Interestingly enough, the trial is coming after Italic has undergone what appears to be a shift in the way it presents its products, moving away from a more aggressive attempt to align itself with certain high fashion and luxury brands. As TFL noted in 2018, Italic has long argued that “by removing brands and labels from the equation” it allows “manufacturers to realize significantly higher profits while passing on ‘brand’ savings. on customers ”. Yet it was both making prominent mentions of other brands as part of its own offerings: “Cream made from the same ingredients as La Mer,” reads its website. A bag was advertised elsewhere on its site as being made by suppliers at a factory that “previously produced luxury handbags for Celine.”

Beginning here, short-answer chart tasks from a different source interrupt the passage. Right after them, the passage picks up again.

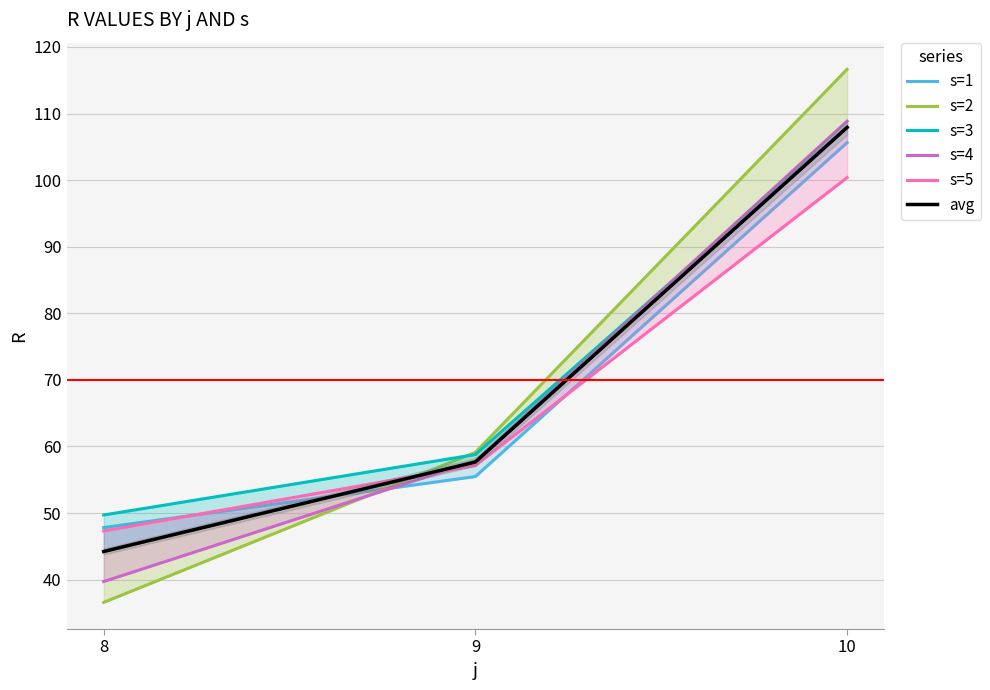

Is the value of s=3 at 8 greater than the value of avg at 9?

No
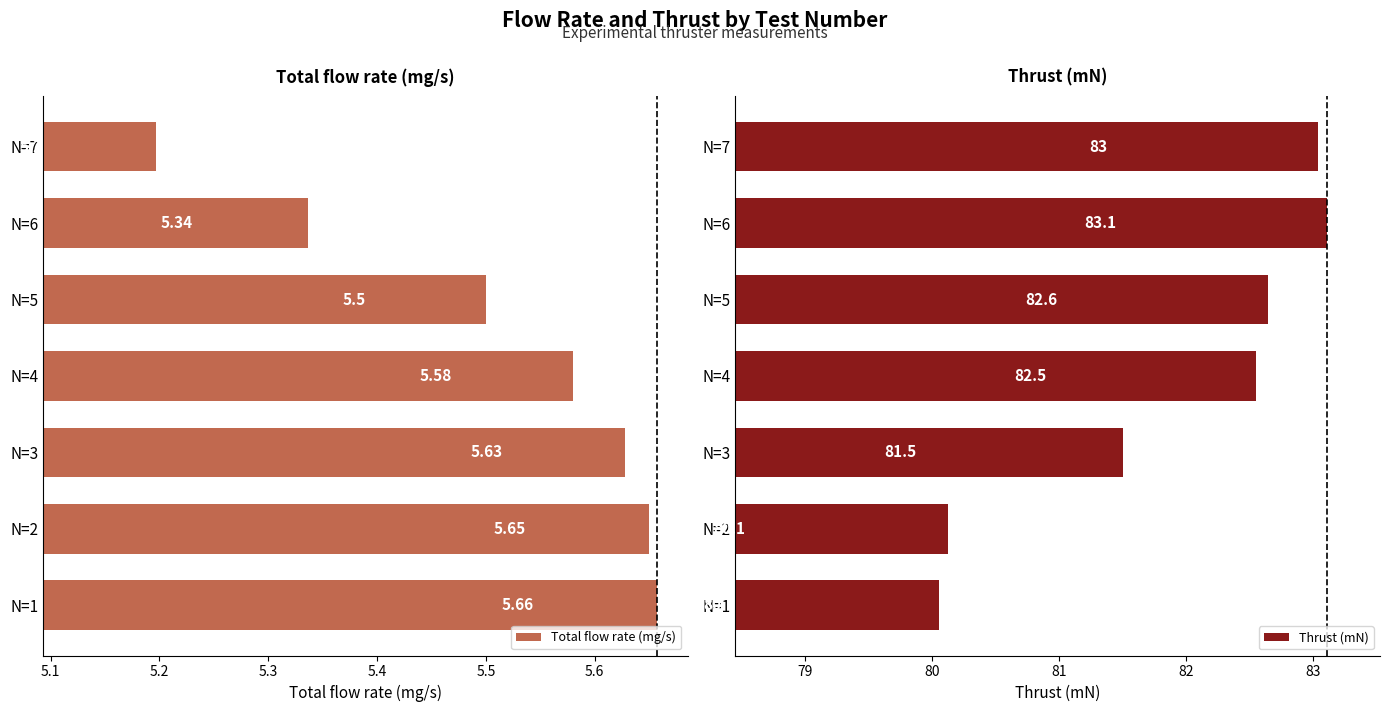

What is the value of the Thrust (mN) bar at the 1st from the left?

80.1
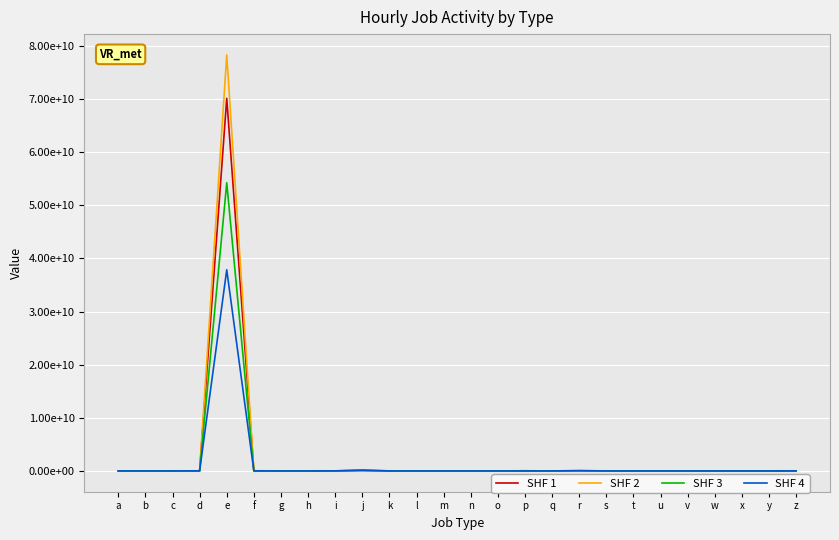

Where is the first local maximum for SHF 4?

e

Founder and CEO Jeremy Cai noted at the time that his company was, in fact, “a bit controversial in the sense that we say, ‘Here is a handbag made at the same factory as Prada. as part of a larger effort to advertise the brand in the same way that MSCHF, for example, has provoked companies like Hermes, Disney, Nike, etc. )

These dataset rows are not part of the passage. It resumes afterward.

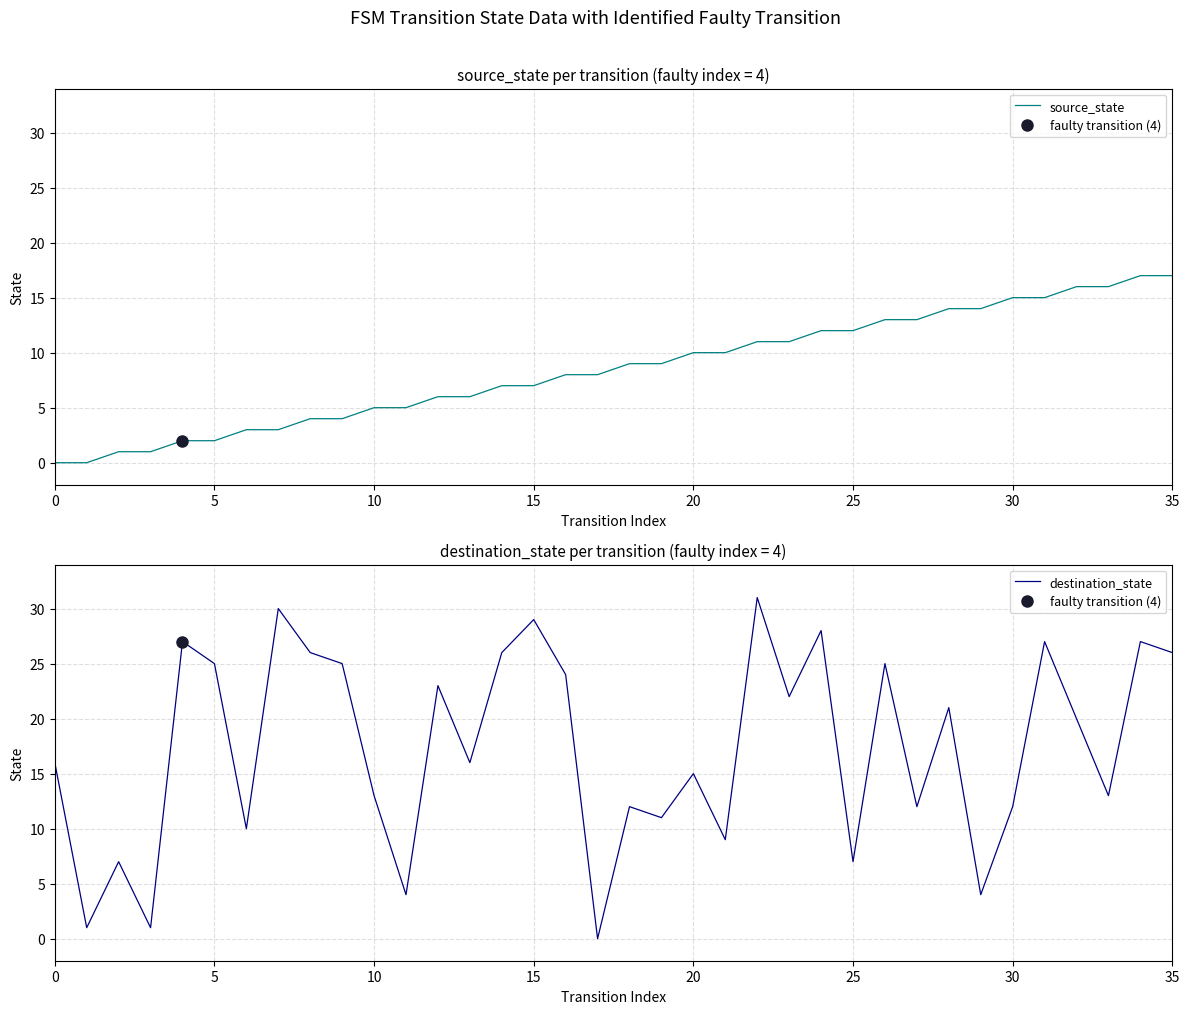

True or false: destination_state has more than 2 interior local peaks.

True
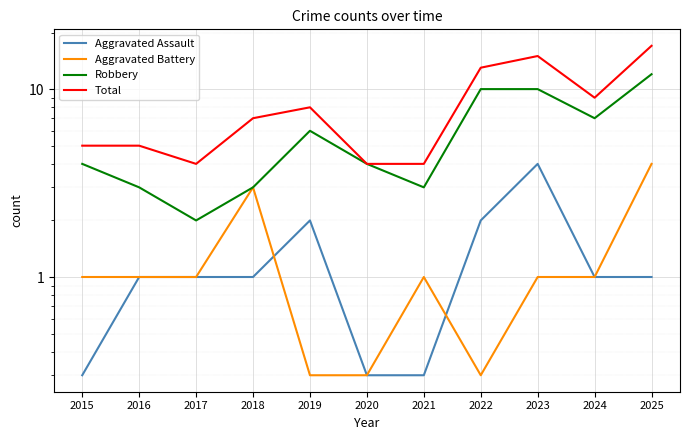

What are all the series names shown in the legend?

Aggravated Assault, Aggravated Battery, Robbery, Total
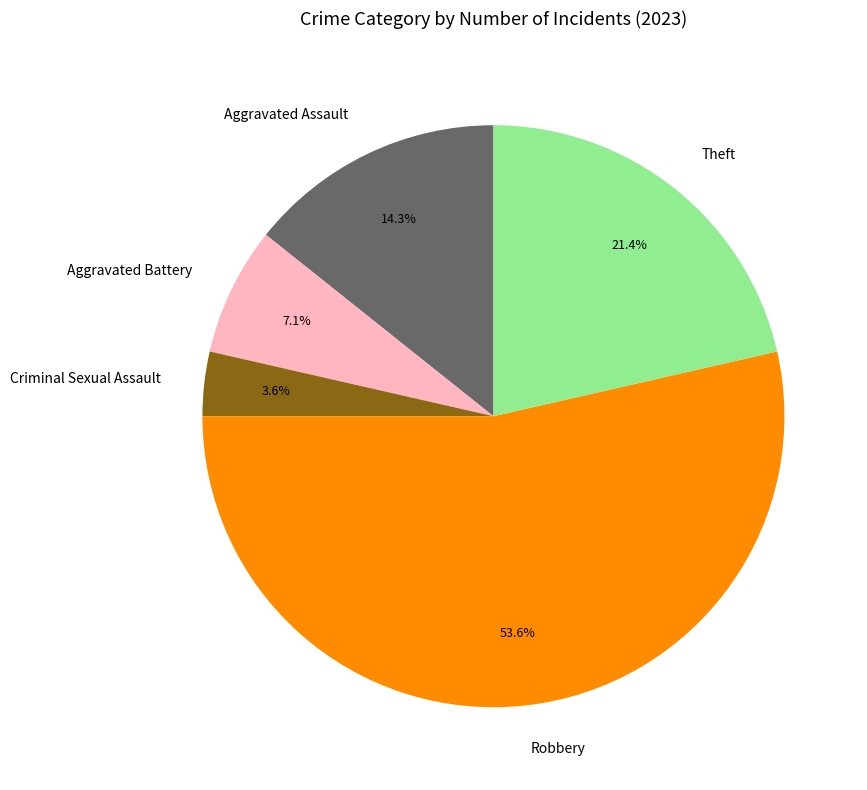

Which category has the smallest portion of the pie?

Criminal Sexual Assault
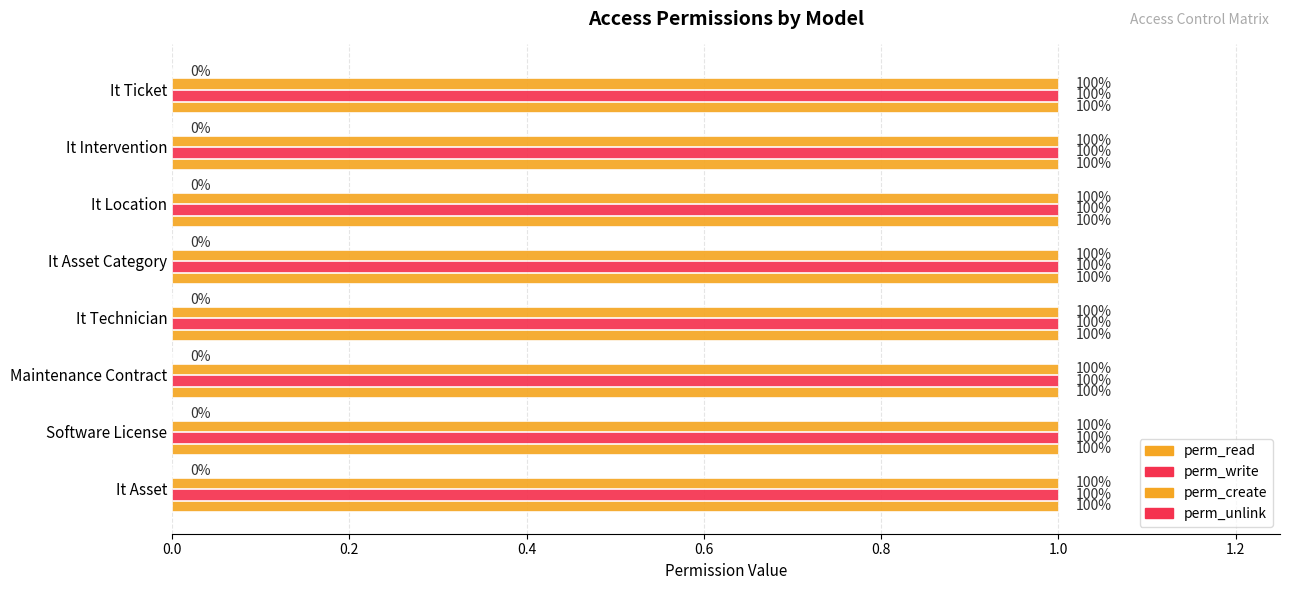

What is the difference between the highest and lowest values at access_it_asset_category?

1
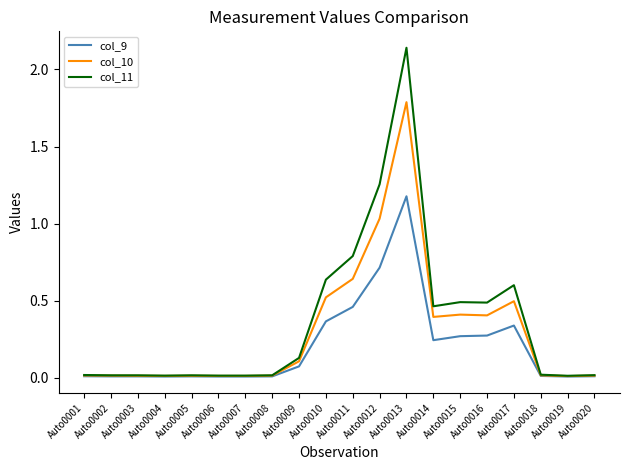

Which series has the widest spread of values?

col_11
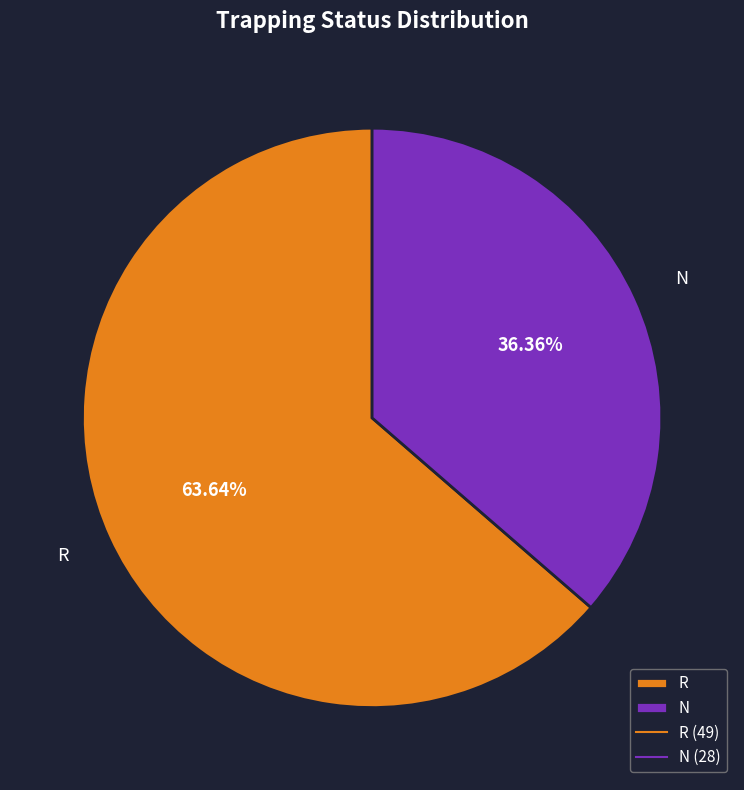

Is the sum of R and N greater than half?

Yes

TFL has already asked if italics is really by removing brands from the equation when he so blatantly mentioned other brands and apparently sought to associate his products directly with those of some of fashion’s most well-known brands. These important mentions were important (in my opinion), as it was not impossible to imagine one of those protective luxury brands arguing that Italic was using their trademark protected names in an attempt to entice consumers to buy their own products.

Chances are that Italic – which has attracted investors like Comcast Ventures, Global Founders Capital, Index Ventures, Ludlow Ventures and Kindred Ventures, among others, and raised at least $ 13 million over four rounds – could have protect through fair use arguments in the event of a dispute over any of these brands. (I haven’t seen any such cases being filed.) Still, the company seems to be playing a little safer now, at least on some fronts. She always informs consumers that her bags, for example, are made in factories that have “old customers” like Miu Miu and Prada; that her glasses come from factories that made glasses for Chanel; and that its outerwear is manufactured by suppliers who count Armani and Max Mara as customers. However, these facts are presented in a much less central and less daring way than in the past.

Nonetheless, while it may have toned down its references to other brands on its site, Italic ruffled Diptyque’s feathers on the advertising front as did the company – which has largely operated on a membership model of this. day – announced that consumers can buy its markup. – free offers without paying for a subscription.

An Italic representative did not immediately respond to a request for comment.

The case is Diptyque SAS, et al v. Italic, Inc., 2: 21-cv-08227 (CDCal.)